*** TEXTE FOURNI ***

C’est en se décentrant vers le monde que, paradoxalement, l’Église pourra se régénérer. Cela fait clairement écho au pape François qui, dès le début de son pontificat, a parlé d’une « Église en sortie ». Tout à l’opposé donc de la structure concentrique héritée de la réforme grégorienne du XIe siècle. Dans l’optique chrétienne, en effet, ce qui devrait importer, ce n’est pas que l’institution perdure, mais que le message continue à être annoncé. Sous cet angle, le ministère sacerdotal, par exemple, n’est plus l’incontournable, l’intouchable, celui qui exerce un quasi monopole. Le rôle du prêtre peut être revu afin de correspondre mieux au message lui-même en contexte de postchrétienté. Nous y reviendrons.
Les trois cercles concentriques
Les « valeurs » de l’Évangile sont universelles. Qui ne reconnaît pas dans le partage, le pardon, la solidarité, un supplément d’humanité ? Ces valeurs ressemblent à celles promues et vécue par Jésus qui, aux yeux des chrétiens, est la figure de l’humain accompli. Tout humain « de bonne volonté » peut se reconnaître dans l’Évangile. Tous ceux qui vivent leur existence en vérité de conscience(6), qui tentent d’humaniser toute situation, œuvrent dans le sens des droits humains et cherchent à être des humains parmi les humains, malgré leurs incohérences — mais qui n’en a pas ? — tous ceux-là, quelle que soit leur foi religieuse sont, aux yeux des croyants, animés par l’Esprit de Dieu.
D’un point de vue chrétien, j’aime voir trois cercles concentriques, séparés par une frontière en léger pointillé. Il y a ceux qui, appartenant à d’autres religions ou même s’opposant à toute religion, vivent des valeurs semblables à celles de l’Évangile. Ils puisent dans le fonds commun de l’humanité qui, aux yeux du chrétien, est créée à l’image de Dieu, sans distinction de race ou de religion. Ce qui ressemble à l’Évangile, même s’il ne s’en revendique pas, rend Dieu présent et contribue à la croissance du Royaume, c’est-à-dire de ce monde enfin transfiguré de part en part par l’amour, conformément au projet divin.
Il y a, deuxième cercle, ceux qui se réclament des valeurs chrétiennes, mais sans les enraciner dans une transcendance ni entretenir une relation avec le Christ. Ils ont hérité de ces siècles d’imprégnation chrétienne. Ces valeurs prennent corps dans bien des institutions : les caisses de solidarité sociale, la Justice qui respecte le droit de la défense, l’enseignement qui se veut le plus égalitaire possible, les hôpitaux qui accueillent les malades et promeuvent la santé pour tous, indépendamment des classes sociales. Le christianisme a gagné, estime Luc Ferry : ses valeurs — essentiellement l’égalité démocratique et la logique d’amour — ont été intégrées par la société. Notre société occidentale est bien « sortie de la religion », selon la formule de Marcel Gauchet.

***

**CONSIGNE**
Dans le texte sur l'Église ci-dessus, recopiez à l'identique le passage qui va de « Il y a, deuxième » à « de Marcel Gauchet. ». Les entrées proviennent d'une autre source que le texte.

*** ENTRÉES FOURNIES ***

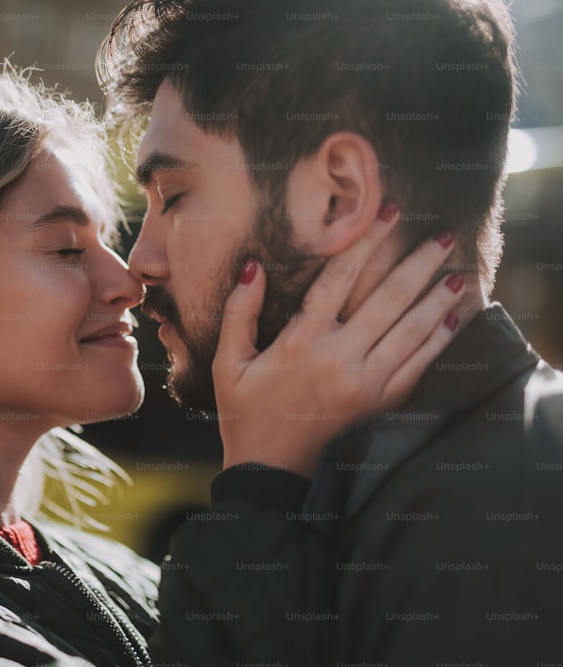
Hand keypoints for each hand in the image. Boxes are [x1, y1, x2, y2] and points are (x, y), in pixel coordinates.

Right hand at [213, 206, 462, 477]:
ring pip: (410, 332)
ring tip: (457, 271)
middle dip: (417, 265)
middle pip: (387, 301)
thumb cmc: (245, 413)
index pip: (338, 281)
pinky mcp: (378, 403)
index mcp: (300, 344)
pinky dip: (438, 342)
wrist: (270, 472)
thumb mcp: (228, 363)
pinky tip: (452, 320)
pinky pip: (417, 367)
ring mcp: (364, 383)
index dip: (365, 243)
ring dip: (436, 299)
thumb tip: (254, 266)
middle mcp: (338, 359)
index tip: (387, 213)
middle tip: (441, 235)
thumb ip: (240, 313)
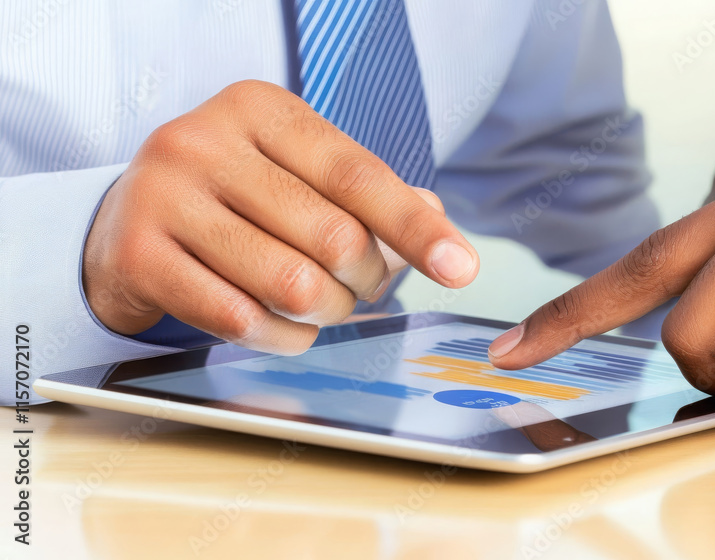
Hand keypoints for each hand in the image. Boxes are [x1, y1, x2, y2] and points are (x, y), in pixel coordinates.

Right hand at [84, 80, 478, 353]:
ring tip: (323, 305)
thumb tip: (440, 226)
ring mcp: (164, 196)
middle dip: (367, 280)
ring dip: (328, 312)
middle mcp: (205, 141)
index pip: (358, 175)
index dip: (416, 228)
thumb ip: (369, 195)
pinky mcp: (138, 256)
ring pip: (291, 284)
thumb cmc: (235, 198)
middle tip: (363, 286)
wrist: (124, 223)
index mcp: (258, 110)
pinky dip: (283, 338)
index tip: (461, 269)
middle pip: (332, 236)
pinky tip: (288, 328)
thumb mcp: (297, 174)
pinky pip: (239, 319)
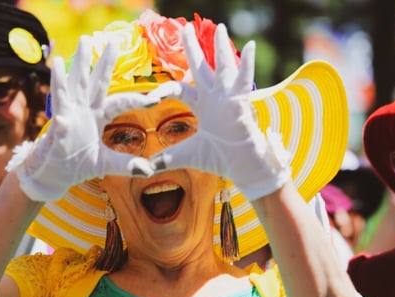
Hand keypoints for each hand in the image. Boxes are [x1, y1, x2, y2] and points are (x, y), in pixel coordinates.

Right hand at [9, 37, 157, 201]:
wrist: (53, 175)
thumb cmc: (77, 165)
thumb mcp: (105, 164)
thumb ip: (126, 164)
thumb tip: (149, 170)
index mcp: (97, 116)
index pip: (119, 102)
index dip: (137, 99)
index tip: (156, 98)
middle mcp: (83, 110)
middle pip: (96, 82)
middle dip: (104, 62)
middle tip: (113, 40)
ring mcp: (69, 115)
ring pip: (74, 85)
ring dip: (77, 67)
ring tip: (81, 44)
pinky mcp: (57, 127)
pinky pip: (59, 111)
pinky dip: (60, 97)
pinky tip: (59, 81)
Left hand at [146, 23, 291, 201]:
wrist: (240, 167)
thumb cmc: (218, 159)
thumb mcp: (185, 156)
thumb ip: (164, 159)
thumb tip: (142, 170)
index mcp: (201, 106)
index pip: (179, 90)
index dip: (163, 90)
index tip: (150, 99)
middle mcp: (214, 98)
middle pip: (200, 68)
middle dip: (192, 48)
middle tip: (185, 28)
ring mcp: (228, 98)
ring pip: (223, 67)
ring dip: (220, 47)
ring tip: (220, 28)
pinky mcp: (241, 102)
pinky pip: (245, 79)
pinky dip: (248, 64)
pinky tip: (252, 46)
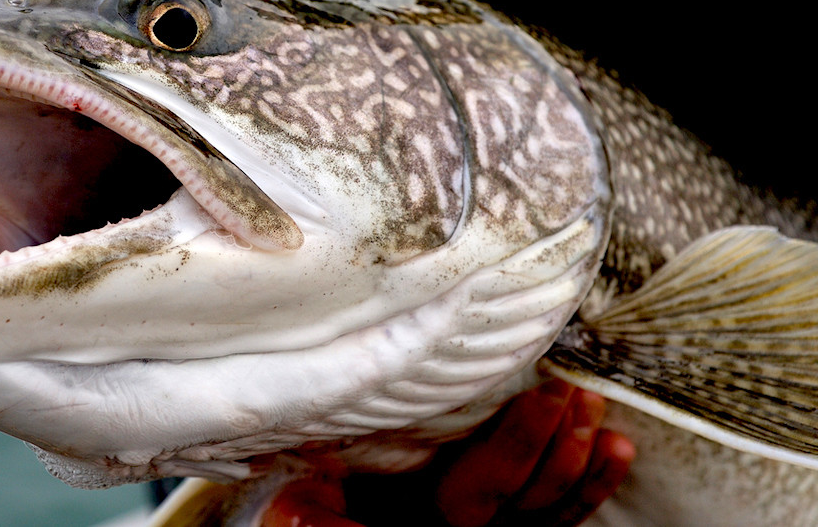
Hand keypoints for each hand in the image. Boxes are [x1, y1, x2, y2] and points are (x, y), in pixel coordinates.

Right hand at [262, 381, 634, 526]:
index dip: (518, 444)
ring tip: (596, 411)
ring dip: (582, 458)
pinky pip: (565, 518)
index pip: (483, 487)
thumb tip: (292, 511)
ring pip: (555, 509)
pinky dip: (593, 484)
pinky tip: (613, 448)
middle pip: (531, 497)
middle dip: (560, 441)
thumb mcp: (312, 514)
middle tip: (576, 391)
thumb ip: (312, 515)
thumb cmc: (332, 518)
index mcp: (431, 524)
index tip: (543, 397)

***

**CORRIGÉ**
Il y a, deuxième cercle, ceux qui se réclament des valeurs chrétiennes, mais sans les enraciner dans une transcendance ni entretenir une relation avec le Christ. Ils ont hérité de ces siècles d’imprégnation chrétienne. Ces valeurs prennent corps dans bien des institutions : les caisses de solidarité sociale, la Justice qui respecte le droit de la défense, l’enseignement qui se veut le plus égalitaire possible, les hôpitaux qui accueillent les malades et promeuvent la santé pour tous, indépendamment des classes sociales. Le christianisme a gagné, estime Luc Ferry : ses valeurs — essentiellement l’égalité démocratique et la logique d’amour — ont été intégrées par la société. Notre société occidentale est bien « sortie de la religion », selon la formule de Marcel Gauchet.